History
Forty years ago, in 1984, at the kitchen table of a student flat share in Bonn, the idea was born to found one of the first festivals for video art in Germany in order to create a platform for this still new art form. What started as a student project by Dieter Daniels, Bärbel Moser and Petra Unnützer in Bonn's old town moved from galleries and stores to the Bonner Kunstverein for over a decade. Since 2005, the Videonale has found its base at the Kunstmuseum Bonn, presenting an elaborate exhibition and an extensive festival program every two years. At the same time, the festival has always remained deeply connected to the urban space, regularly showing its art at various public venues outside the museum. The participating artists include pioneering names such as Dara Birnbaum, Lynn Hershman Leeson, Klaus vom Bruch, Gary Hill, Keren Cytter, Marcel Odenbach, Bill Viola and Christian Jankowski. For many of these artists, the VIDEONALE was the first opportunity to present their works to an international audience. To this day, the festival remains committed to its founding idea of reflecting current trends in time-based art and presenting them to a broad audience.
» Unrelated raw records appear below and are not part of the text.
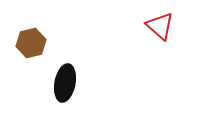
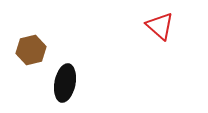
brown hexagon: moved 7 px down
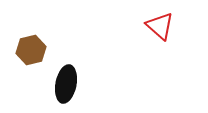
black ellipse: moved 1 px right, 1 px down
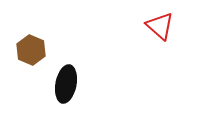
brown hexagon: rotated 24 degrees counterclockwise
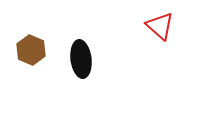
black ellipse: moved 15 px right, 25 px up; rotated 18 degrees counterclockwise
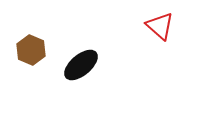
black ellipse: moved 6 px down; rotated 57 degrees clockwise
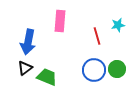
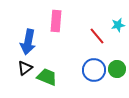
pink rectangle: moved 4 px left
red line: rotated 24 degrees counterclockwise
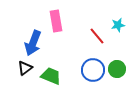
pink rectangle: rotated 15 degrees counterclockwise
blue arrow: moved 5 px right, 1 px down; rotated 10 degrees clockwise
blue circle: moved 1 px left
green trapezoid: moved 4 px right, 1 px up
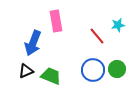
black triangle: moved 1 px right, 3 px down; rotated 14 degrees clockwise
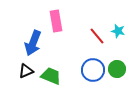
cyan star: moved 6 px down; rotated 24 degrees clockwise
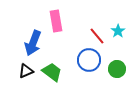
cyan star: rotated 24 degrees clockwise
blue circle: moved 4 px left, 10 px up
green trapezoid: moved 1 px right, 4 px up; rotated 15 degrees clockwise
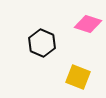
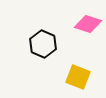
black hexagon: moved 1 px right, 1 px down
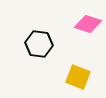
black hexagon: moved 4 px left; rotated 16 degrees counterclockwise
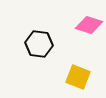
pink diamond: moved 1 px right, 1 px down
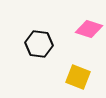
pink diamond: moved 4 px down
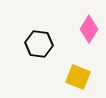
pink diamond: rotated 76 degrees counterclockwise
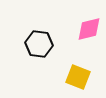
pink diamond: rotated 44 degrees clockwise
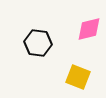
black hexagon: moved 1 px left, 1 px up
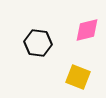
pink diamond: moved 2 px left, 1 px down
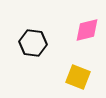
black hexagon: moved 5 px left
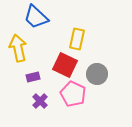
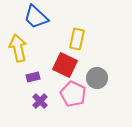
gray circle: moved 4 px down
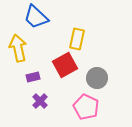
red square: rotated 35 degrees clockwise
pink pentagon: moved 13 px right, 13 px down
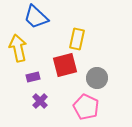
red square: rotated 15 degrees clockwise
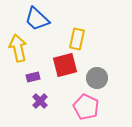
blue trapezoid: moved 1 px right, 2 px down
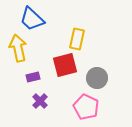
blue trapezoid: moved 5 px left
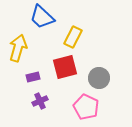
blue trapezoid: moved 10 px right, 2 px up
yellow rectangle: moved 4 px left, 2 px up; rotated 15 degrees clockwise
yellow arrow: rotated 28 degrees clockwise
red square: moved 2 px down
gray circle: moved 2 px right
purple cross: rotated 21 degrees clockwise
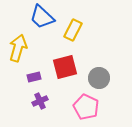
yellow rectangle: moved 7 px up
purple rectangle: moved 1 px right
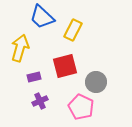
yellow arrow: moved 2 px right
red square: moved 1 px up
gray circle: moved 3 px left, 4 px down
pink pentagon: moved 5 px left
The Rhineland, which became known as an experimental field for video art in the 1980s with protagonists such as Nam June Paik, Marcel Odenbach, Ulrike Rosenbach and Klaus vom Bruch, still offers ideal conditions for a festival like the Videonale today with numerous exhibition venues, festivals, production sites and collections that focus on this art form, as well as the Academy of Media Arts as a unique educational institution in this field. Nowhere else have there been and still are such diverse opportunities to see and learn about these art forms and to bring them into resonance with other arts and cultural fields. Videonale is and remains rooted there, raising the important question:
What role can and should video art play in a society as diverse and dynamic as ours?